§ **What is required**
Reproduce the entries in full and exactly. Pictures stay out.

§ **Data to examine**
***
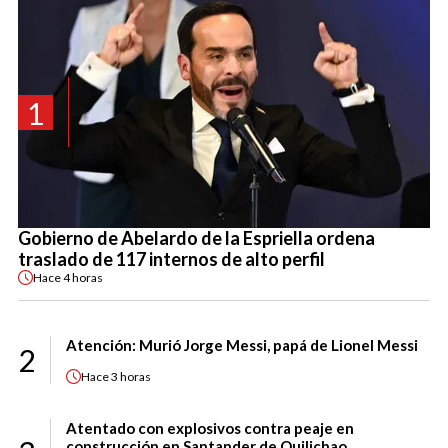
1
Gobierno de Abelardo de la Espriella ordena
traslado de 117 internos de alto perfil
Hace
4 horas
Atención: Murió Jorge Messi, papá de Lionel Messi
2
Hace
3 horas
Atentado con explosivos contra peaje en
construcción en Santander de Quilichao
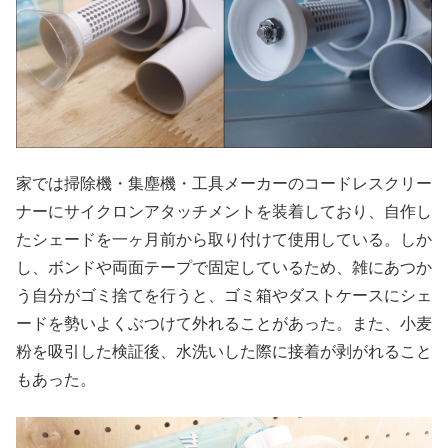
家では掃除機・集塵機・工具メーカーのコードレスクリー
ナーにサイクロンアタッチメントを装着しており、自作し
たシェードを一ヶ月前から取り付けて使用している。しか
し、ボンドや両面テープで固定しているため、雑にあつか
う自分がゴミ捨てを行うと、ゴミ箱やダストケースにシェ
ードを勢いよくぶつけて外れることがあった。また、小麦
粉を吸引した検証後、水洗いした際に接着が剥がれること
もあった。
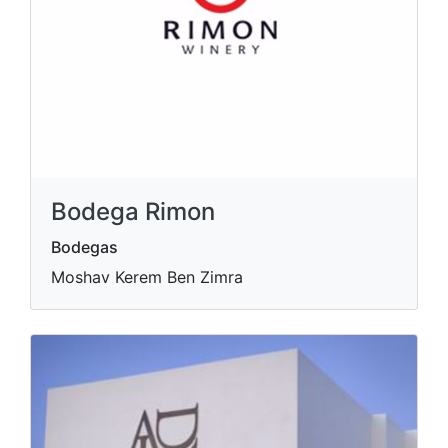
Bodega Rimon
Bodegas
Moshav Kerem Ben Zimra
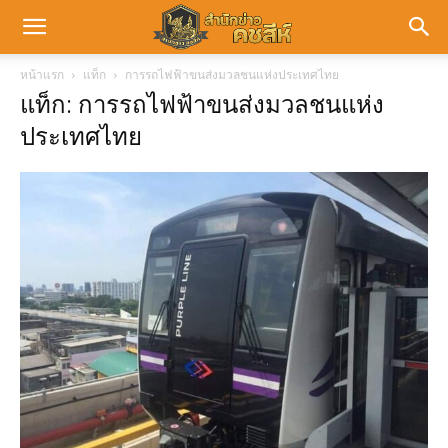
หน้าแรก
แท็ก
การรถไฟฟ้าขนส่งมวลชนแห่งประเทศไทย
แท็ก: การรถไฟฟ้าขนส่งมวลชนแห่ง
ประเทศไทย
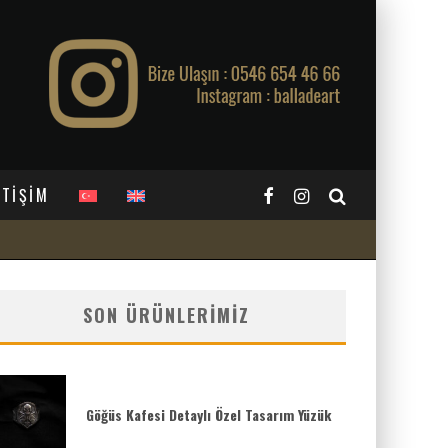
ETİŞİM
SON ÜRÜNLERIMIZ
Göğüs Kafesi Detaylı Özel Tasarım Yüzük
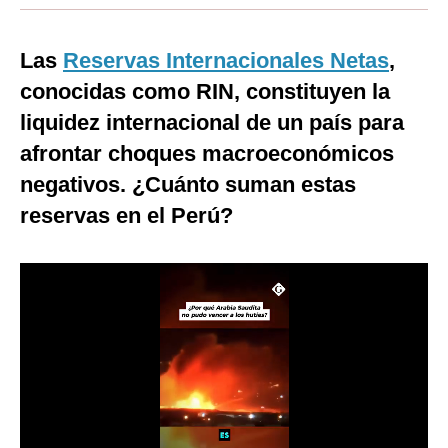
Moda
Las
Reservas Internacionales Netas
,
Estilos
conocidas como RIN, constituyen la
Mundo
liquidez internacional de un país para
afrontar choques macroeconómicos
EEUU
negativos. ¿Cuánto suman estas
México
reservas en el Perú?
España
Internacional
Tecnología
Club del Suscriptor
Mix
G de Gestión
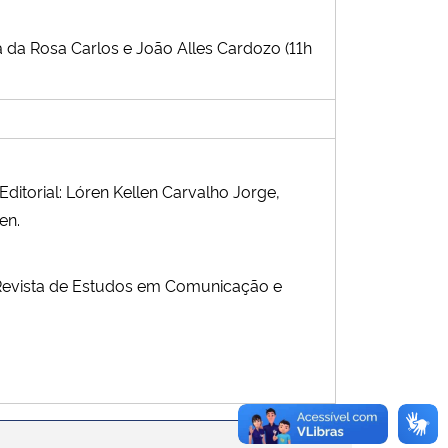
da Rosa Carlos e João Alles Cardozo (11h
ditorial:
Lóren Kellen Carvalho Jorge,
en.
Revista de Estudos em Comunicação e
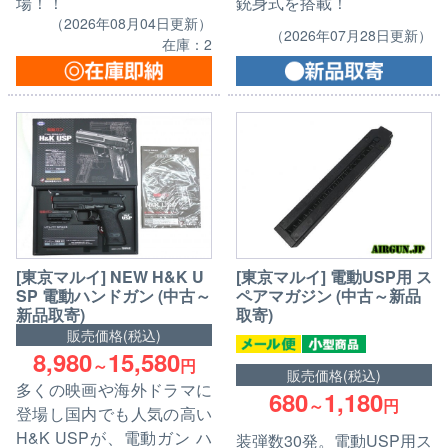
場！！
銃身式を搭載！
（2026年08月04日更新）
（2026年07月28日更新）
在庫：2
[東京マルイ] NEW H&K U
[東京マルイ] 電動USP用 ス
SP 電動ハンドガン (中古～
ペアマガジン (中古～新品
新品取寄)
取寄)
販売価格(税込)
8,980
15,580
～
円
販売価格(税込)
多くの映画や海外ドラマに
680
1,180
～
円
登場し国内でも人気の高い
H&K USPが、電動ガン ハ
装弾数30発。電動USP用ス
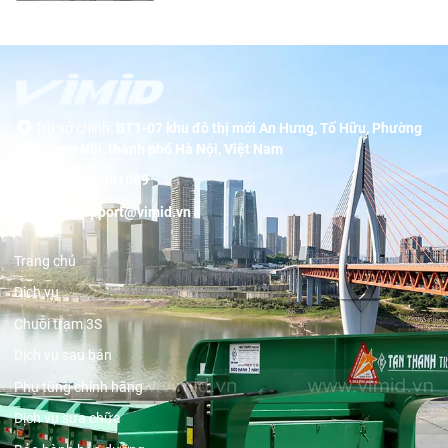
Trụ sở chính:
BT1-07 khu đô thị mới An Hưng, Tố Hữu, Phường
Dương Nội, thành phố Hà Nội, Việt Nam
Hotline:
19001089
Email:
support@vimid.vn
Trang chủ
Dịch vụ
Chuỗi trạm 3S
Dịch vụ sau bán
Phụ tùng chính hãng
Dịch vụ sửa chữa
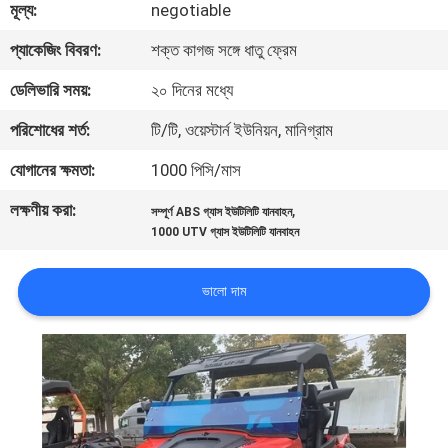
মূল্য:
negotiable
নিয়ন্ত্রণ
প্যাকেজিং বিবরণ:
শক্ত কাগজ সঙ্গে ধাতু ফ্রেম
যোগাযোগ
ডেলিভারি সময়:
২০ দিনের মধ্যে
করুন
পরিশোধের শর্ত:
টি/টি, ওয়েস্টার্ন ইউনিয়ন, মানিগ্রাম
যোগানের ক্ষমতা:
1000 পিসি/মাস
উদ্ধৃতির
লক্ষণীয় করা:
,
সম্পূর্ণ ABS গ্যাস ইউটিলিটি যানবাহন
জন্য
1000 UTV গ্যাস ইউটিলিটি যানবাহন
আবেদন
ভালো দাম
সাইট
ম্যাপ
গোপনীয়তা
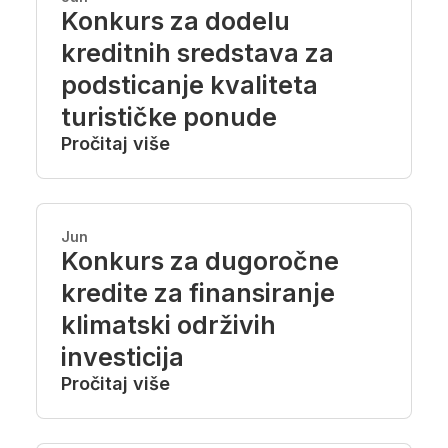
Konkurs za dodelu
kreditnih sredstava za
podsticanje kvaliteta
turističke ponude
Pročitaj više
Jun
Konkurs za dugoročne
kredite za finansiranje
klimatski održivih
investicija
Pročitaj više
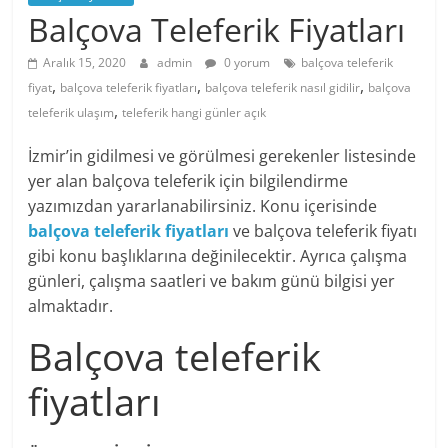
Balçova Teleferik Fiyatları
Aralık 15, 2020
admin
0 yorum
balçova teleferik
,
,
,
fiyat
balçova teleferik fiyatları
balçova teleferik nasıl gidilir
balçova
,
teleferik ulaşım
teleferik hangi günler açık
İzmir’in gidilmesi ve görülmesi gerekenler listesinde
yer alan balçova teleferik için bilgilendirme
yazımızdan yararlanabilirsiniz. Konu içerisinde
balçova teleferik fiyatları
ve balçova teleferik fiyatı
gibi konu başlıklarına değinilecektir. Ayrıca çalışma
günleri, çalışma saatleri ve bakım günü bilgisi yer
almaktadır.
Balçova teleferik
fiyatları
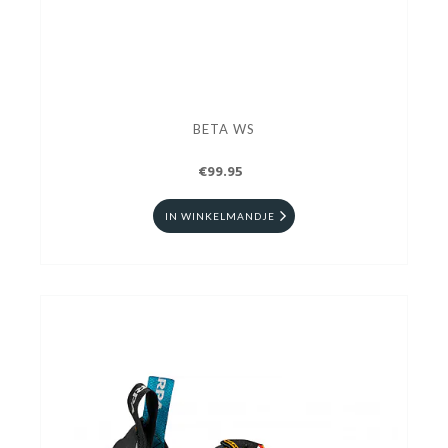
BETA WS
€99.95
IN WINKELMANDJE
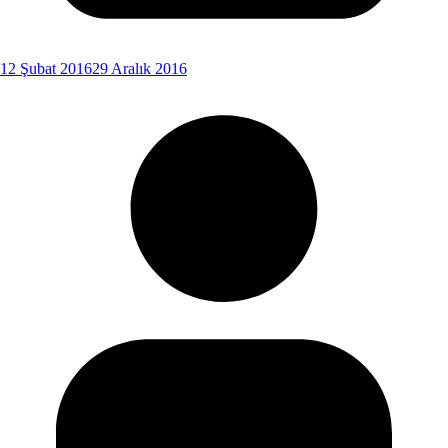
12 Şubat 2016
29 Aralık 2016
***
§ **Answer below**
1
Gobierno de Abelardo de la Espriella ordena
traslado de 117 internos de alto perfil
Hace
4 horas
Atención: Murió Jorge Messi, papá de Lionel Messi
2
Hace
3 horas
Atentado con explosivos contra peaje en
construcción en Santander de Quilichao
家では掃除機・集塵機・工具メーカーのコードレスクリー
ナーにサイクロンアタッチメントを装着しており、自作し
たシェードを一ヶ月前から取り付けて使用している。しか
し、ボンドや両面テープで固定しているため、雑にあつか
う自分がゴミ捨てを行うと、ゴミ箱やダストケースにシェ
ードを勢いよくぶつけて外れることがあった。また、小麦
粉を吸引した検証後、水洗いした際に接着が剥がれること
もあった。
Bodega Rimon
Bodegas
Moshav Kerem Ben Zimra
หน้าแรก
แท็ก
การรถไฟฟ้าขนส่งมวลชนแห่งประเทศไทย
แท็ก: การรถไฟฟ้าขนส่งมวลชนแห่ง
ประเทศไทย
ETİŞİM
SON ÜRÜNLERIMIZ
Göğüs Kafesi Detaylı Özel Tasarım Yüzük
Moda
Las
Reservas Internacionales Netas
,
Estilos
conocidas como RIN, constituyen la
Mundo
liquidez internacional de un país para
afrontar choques macroeconómicos
EEUU
negativos. ¿Cuánto suman estas
México
reservas en el Perú?
España
Internacional
Tecnología
Club del Suscriptor
Mix
G de Gestión
da Rosa Carlos e João Alles Cardozo (11h
ditorial:
Lóren Kellen Carvalho Jorge,
en.
Revista de Estudos em Comunicação e
場！！
銃身式を搭載！
（2026年08月04日更新）
（2026年07月28日更新）
在庫：2
[東京マルイ] NEW H&K U
[東京マルイ] 電動USP用 ス
SP 電動ハンドガン (中古～
ペアマガジン (中古～新品
新品取寄)
取寄)
販売価格(税込)
8,980
15,580
～
円
販売価格(税込)
多くの映画や海外ドラマに
680
1,180
～
円
登場し国内でも人気の高い
H&K USPが、電動ガン ハ
装弾数30発。電動USP用ス
Trụ sở chính:
BT1-07 khu đô thị mới An Hưng, Tố Hữu, Phường
Dương Nội, thành phố Hà Nội, Việt Nam
Hotline:
19001089
Email:
support@vimid.vn
Trang chủ
Dịch vụ
Chuỗi trạm 3S
Dịch vụ sau bán
Phụ tùng chính hãng
Dịch vụ sửa chữa
মূল্য:
negotiable
নিয়ন্ত্রণ
প্যাকেজিং বিবরণ:
শক্ত কাগজ সঙ্গে ধাতু ফ্রেম
যোগাযোগ
ডেলিভারি সময়:
২০ দিনের মধ্যে
করুন
পরিশোধের শর্ত:
টি/টি, ওয়েস্টার্ন ইউনিয়ন, মানিগ্রাম
যোগানের ক্ষমতা:
1000 পিসি/মাস
উদ্ধৃতির
লক্ষণীয় করা:
,
সম্পূর্ণ ABS গ্যাস ইউটিলিটি যানবাহন
জন্য
1000 UTV গ্যাস ইউটিলিটি যানবাহন
আবেদন
ভালো দাম
সাইট
ম্যাপ
গোপনীয়তা
Konkurs za dodelu
kreditnih sredstava za
podsticanje kvaliteta
turističke ponude
Pročitaj više
Jun
Konkurs za dugoročne
kredite za finansiranje
klimatski održivih
investicija
Pročitaj više
Balçova Teleferik Fiyatları
Aralık 15, 2020
admin
0 yorum
balçova teleferik
,
,
,
fiyat
balçova teleferik fiyatları
balçova teleferik nasıl gidilir
balçova
,
teleferik ulaşım
teleferik hangi günler açık
İzmir’in gidilmesi ve görülmesi gerekenler listesinde
yer alan balçova teleferik için bilgilendirme
yazımızdan yararlanabilirsiniz. Konu içerisinde
balçova teleferik fiyatları
ve balçova teleferik fiyatı
gibi konu başlıklarına değinilecektir. Ayrıca çalışma
günleri, çalışma saatleri ve bakım günü bilgisi yer
almaktadır.
Balçova teleferik
fiyatları
BETA WS
€99.95
IN WINKELMANDJE
12 Şubat 2016
29 Aralık 2016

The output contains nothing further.